(Data entries)
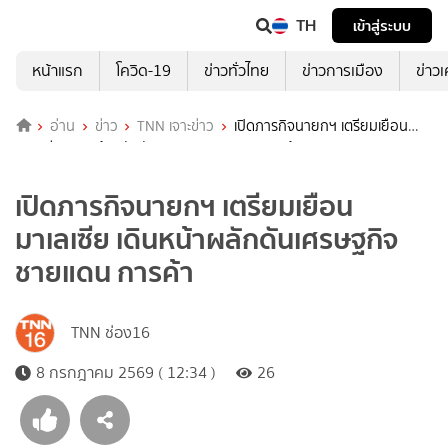
TH
เข้าสู่ระบบ
หน้าแรก
โควิด-19
ข่าวทั่วไทย
ข่าวการเมือง
ข่าว
อ่าน
ข่าว
TNN เจาะข่าว
เปิดภารกิจนายกฯ เตรียมเยือน
มาเลเซีย เดินหน้าผลักดันเศรษฐกิจชายแดน การค้า
เปิดภารกิจนายกฯ เตรียมเยือน
มาเลเซีย เดินหน้าผลักดันเศรษฐกิจ
ชายแดน การค้า
TNN ช่อง16
8 กรกฎาคม 2569 ( 12:34 )
26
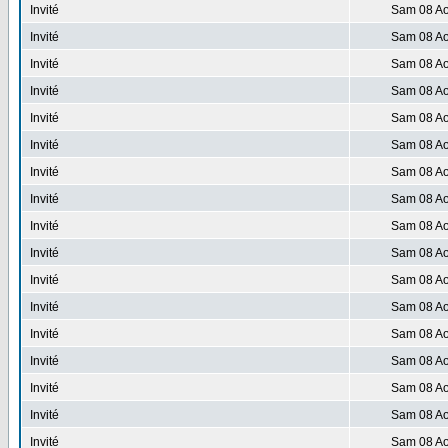
Invité
Sam 08 Ao
Invité
Sam 08 Ao
Invité
Sam 08 Ao
Invité
Sam 08 Ao
Invité
Sam 08 Ao
Invité
Sam 08 Ao
Invité
Sam 08 Ao
Invité
Sam 08 Ao
Invité
Sam 08 Ao
Invité
Sam 08 Ao
Invité
Sam 08 Ao
Invité
Sam 08 Ao
Invité
Sam 08 Ao
Invité
Sam 08 Ao
Invité
Sam 08 Ao
Invité
Sam 08 Ao
Invité
Sam 08 Ao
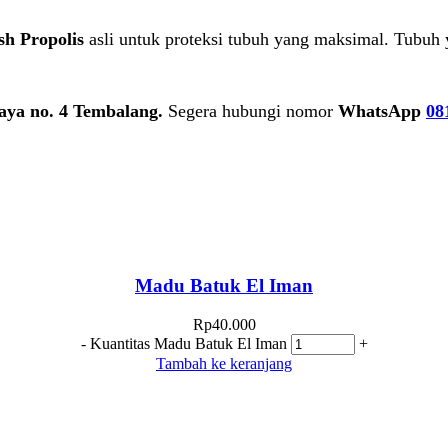
ish Propolis
asli untuk proteksi tubuh yang maksimal. Tubuh 
aya no. 4 Tembalang.
Segera hubungi nomor
WhatsApp
08
Madu Batuk El Iman
Rp
40.000
-
Kuantitas Madu Batuk El Iman
+
Tambah ke keranjang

TASK INSTRUCTIONS – Check each line of the records above for the word "การค" and report how many lines have it, as a number only.

SOLVED PROBLEM – 2